PROBLEM DETAILS: Show each line of the entries below in which the word "otrzymać" appears.

EXERCISE DATA:
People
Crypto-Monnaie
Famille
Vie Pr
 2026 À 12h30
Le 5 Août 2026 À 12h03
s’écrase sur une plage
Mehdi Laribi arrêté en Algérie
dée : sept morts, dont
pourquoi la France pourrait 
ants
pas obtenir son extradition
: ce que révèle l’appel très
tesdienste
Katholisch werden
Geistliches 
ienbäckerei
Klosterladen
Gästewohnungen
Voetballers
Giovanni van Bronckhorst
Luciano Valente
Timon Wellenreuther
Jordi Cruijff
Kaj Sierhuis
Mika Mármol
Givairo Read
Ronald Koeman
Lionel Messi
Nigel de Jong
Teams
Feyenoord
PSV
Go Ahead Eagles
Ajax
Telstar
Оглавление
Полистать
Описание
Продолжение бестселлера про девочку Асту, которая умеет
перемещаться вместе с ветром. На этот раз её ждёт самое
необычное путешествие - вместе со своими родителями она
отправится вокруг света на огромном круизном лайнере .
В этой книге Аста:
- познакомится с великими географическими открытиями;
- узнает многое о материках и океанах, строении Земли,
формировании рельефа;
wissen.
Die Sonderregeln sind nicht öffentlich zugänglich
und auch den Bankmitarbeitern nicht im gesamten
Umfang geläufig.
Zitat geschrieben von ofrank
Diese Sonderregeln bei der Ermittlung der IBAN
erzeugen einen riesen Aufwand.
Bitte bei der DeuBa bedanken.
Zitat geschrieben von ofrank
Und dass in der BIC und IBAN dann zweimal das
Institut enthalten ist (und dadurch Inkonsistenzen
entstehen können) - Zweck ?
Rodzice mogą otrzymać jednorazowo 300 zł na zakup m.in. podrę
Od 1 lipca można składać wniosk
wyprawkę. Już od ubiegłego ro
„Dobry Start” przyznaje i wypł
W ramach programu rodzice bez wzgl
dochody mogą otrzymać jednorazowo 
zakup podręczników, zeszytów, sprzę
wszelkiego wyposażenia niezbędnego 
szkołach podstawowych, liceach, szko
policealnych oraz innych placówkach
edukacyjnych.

WRITTEN ANSWER:
Rodzice mogą otrzymać jednorazowo 300 zł na zakup m.in. podrę
dochody mogą otrzymać jednorazowo 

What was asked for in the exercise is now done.